5 – Tanto rimarcato in linea generale, appare evidente che, nella specie, il ricorso r.g. 11329/2007 proposto da B.A. per la cassazione della sentenza della Corte di appello di Firenze pubblicata in data 13 gennaio 2007, debba essere dichiarato inammissibile in quanto al cennato ricorso – che non contiene alcun quesito di diritto giusta le modalità dianzi precisate – si applica la disposizione dell’art. 366 bis cod. proc. civ., comma 1, in vigore dal 2 marzo 2006, come dispone il D.Lgs. n. 40 del 2006, art. 6 (Cass. Sez. Unite n. 1613/2007, secondo cui l’art. 366 bis c.p.c. “si applica ai ricorsi proposti avverso le decisioni pubblicate a decorrere dal 2 marzo 2006”).

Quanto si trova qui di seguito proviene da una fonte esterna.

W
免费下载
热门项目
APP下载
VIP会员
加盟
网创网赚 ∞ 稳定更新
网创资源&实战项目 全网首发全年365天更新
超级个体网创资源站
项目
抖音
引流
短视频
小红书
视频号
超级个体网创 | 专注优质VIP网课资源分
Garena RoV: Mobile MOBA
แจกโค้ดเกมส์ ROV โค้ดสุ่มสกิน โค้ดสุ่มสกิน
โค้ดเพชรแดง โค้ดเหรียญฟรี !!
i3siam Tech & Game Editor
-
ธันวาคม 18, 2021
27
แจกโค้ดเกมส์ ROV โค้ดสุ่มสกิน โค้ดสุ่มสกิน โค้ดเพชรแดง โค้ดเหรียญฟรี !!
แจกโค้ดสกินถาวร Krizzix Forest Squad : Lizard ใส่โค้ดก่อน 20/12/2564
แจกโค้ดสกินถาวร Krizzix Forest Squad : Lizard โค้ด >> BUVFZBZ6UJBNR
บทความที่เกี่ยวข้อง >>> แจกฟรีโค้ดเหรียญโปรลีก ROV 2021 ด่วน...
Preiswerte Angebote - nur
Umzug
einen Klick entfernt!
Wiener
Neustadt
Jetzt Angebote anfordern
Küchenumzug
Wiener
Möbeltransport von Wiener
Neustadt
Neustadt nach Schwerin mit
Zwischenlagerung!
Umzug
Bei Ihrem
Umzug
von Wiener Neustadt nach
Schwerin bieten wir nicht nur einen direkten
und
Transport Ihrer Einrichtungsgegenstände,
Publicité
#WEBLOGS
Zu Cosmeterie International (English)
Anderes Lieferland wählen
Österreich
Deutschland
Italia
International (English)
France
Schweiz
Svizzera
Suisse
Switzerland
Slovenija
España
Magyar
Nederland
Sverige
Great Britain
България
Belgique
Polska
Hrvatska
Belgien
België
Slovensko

6 – Non sussistono le condizioni di cui all’art. 152 c.p.c. (come modificato dal D.L. n. 269 del 2003, art. 42) per una pronunzia a favore del controricorrente I.N.P.S. delle spese del giudizio di legittimità.

P.Q.M.

La Corte riunisce i ricorsi; dichiara il ricorso r.g. n. 16909/2007 improcedibile; dichiara il ricorso r.g. 11324/2007 inammissibile;

nulla per le spese del giudizio di cassazione.

Così deciso in Roma, il 17 marzo 2010.